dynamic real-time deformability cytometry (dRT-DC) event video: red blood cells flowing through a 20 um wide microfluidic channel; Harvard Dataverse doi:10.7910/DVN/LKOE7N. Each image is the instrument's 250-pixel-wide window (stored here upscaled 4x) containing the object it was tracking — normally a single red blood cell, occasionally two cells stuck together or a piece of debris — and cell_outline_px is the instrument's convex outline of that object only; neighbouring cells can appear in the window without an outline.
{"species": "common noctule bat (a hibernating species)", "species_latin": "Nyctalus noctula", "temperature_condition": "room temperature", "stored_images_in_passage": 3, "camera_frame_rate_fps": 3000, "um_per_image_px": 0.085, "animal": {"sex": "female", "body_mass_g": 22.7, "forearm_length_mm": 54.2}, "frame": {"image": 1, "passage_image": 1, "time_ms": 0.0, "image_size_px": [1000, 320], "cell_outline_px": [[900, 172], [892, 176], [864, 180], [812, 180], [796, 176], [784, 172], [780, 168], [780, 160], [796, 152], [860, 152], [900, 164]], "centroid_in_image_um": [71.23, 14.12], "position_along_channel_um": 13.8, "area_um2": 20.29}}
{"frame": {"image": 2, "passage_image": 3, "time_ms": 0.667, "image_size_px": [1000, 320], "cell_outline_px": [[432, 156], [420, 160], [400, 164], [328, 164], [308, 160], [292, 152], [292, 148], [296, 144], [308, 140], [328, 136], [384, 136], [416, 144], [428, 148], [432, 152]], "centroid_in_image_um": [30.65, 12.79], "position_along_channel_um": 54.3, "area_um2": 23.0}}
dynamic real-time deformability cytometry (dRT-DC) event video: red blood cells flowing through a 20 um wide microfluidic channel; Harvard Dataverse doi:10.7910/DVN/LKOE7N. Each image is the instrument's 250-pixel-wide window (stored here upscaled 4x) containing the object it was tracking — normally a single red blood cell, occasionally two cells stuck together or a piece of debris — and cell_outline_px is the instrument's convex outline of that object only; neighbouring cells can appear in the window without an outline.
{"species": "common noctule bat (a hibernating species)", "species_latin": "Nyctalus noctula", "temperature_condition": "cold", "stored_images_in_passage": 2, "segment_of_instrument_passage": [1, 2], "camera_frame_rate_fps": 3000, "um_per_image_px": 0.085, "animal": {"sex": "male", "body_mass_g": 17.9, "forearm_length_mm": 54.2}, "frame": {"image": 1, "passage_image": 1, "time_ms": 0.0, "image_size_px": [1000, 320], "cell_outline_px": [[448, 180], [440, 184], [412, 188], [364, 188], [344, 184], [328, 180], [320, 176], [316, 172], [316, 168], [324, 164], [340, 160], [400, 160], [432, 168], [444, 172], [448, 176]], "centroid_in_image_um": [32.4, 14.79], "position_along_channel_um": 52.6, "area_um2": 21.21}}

□ □ □ □ □

Stated task:
Generate an exact reproduction of all entries.

Written answer:
dynamic real-time deformability cytometry (dRT-DC) event video: red blood cells flowing through a 20 um wide microfluidic channel; Harvard Dataverse doi:10.7910/DVN/LKOE7N. Each image is the instrument's 250-pixel-wide window (stored here upscaled 4x) containing the object it was tracking — normally a single red blood cell, occasionally two cells stuck together or a piece of debris — and cell_outline_px is the instrument's convex outline of that object only; neighbouring cells can appear in the window without an outline.
{"species": "common noctule bat (a hibernating species)", "species_latin": "Nyctalus noctula", "temperature_condition": "room temperature", "stored_images_in_passage": 3, "camera_frame_rate_fps": 3000, "um_per_image_px": 0.085, "animal": {"sex": "female", "body_mass_g": 22.7, "forearm_length_mm": 54.2}, "frame": {"image": 1, "passage_image": 1, "time_ms": 0.0, "image_size_px": [1000, 320], "cell_outline_px": [[900, 172], [892, 176], [864, 180], [812, 180], [796, 176], [784, 172], [780, 168], [780, 160], [796, 152], [860, 152], [900, 164]], "centroid_in_image_um": [71.23, 14.12], "position_along_channel_um": 13.8, "area_um2": 20.29}}
{"frame": {"image": 2, "passage_image": 3, "time_ms": 0.667, "image_size_px": [1000, 320], "cell_outline_px": [[432, 156], [420, 160], [400, 164], [328, 164], [308, 160], [292, 152], [292, 148], [296, 144], [308, 140], [328, 136], [384, 136], [416, 144], [428, 148], [432, 152]], "centroid_in_image_um": [30.65, 12.79], "position_along_channel_um": 54.3, "area_um2": 23.0}}
dynamic real-time deformability cytometry (dRT-DC) event video: red blood cells flowing through a 20 um wide microfluidic channel; Harvard Dataverse doi:10.7910/DVN/LKOE7N. Each image is the instrument's 250-pixel-wide window (stored here upscaled 4x) containing the object it was tracking — normally a single red blood cell, occasionally two cells stuck together or a piece of debris — and cell_outline_px is the instrument's convex outline of that object only; neighbouring cells can appear in the window without an outline.
{"species": "common noctule bat (a hibernating species)", "species_latin": "Nyctalus noctula", "temperature_condition": "cold", "stored_images_in_passage": 2, "segment_of_instrument_passage": [1, 2], "camera_frame_rate_fps": 3000, "um_per_image_px": 0.085, "animal": {"sex": "male", "body_mass_g": 17.9, "forearm_length_mm": 54.2}, "frame": {"image": 1, "passage_image": 1, "time_ms": 0.0, "image_size_px": [1000, 320], "cell_outline_px": [[448, 180], [440, 184], [412, 188], [364, 188], [344, 184], [328, 180], [320, 176], [316, 172], [316, 168], [324, 164], [340, 160], [400, 160], [432, 168], [444, 172], [448, 176]], "centroid_in_image_um": [32.4, 14.79], "position_along_channel_um": 52.6, "area_um2": 21.21}}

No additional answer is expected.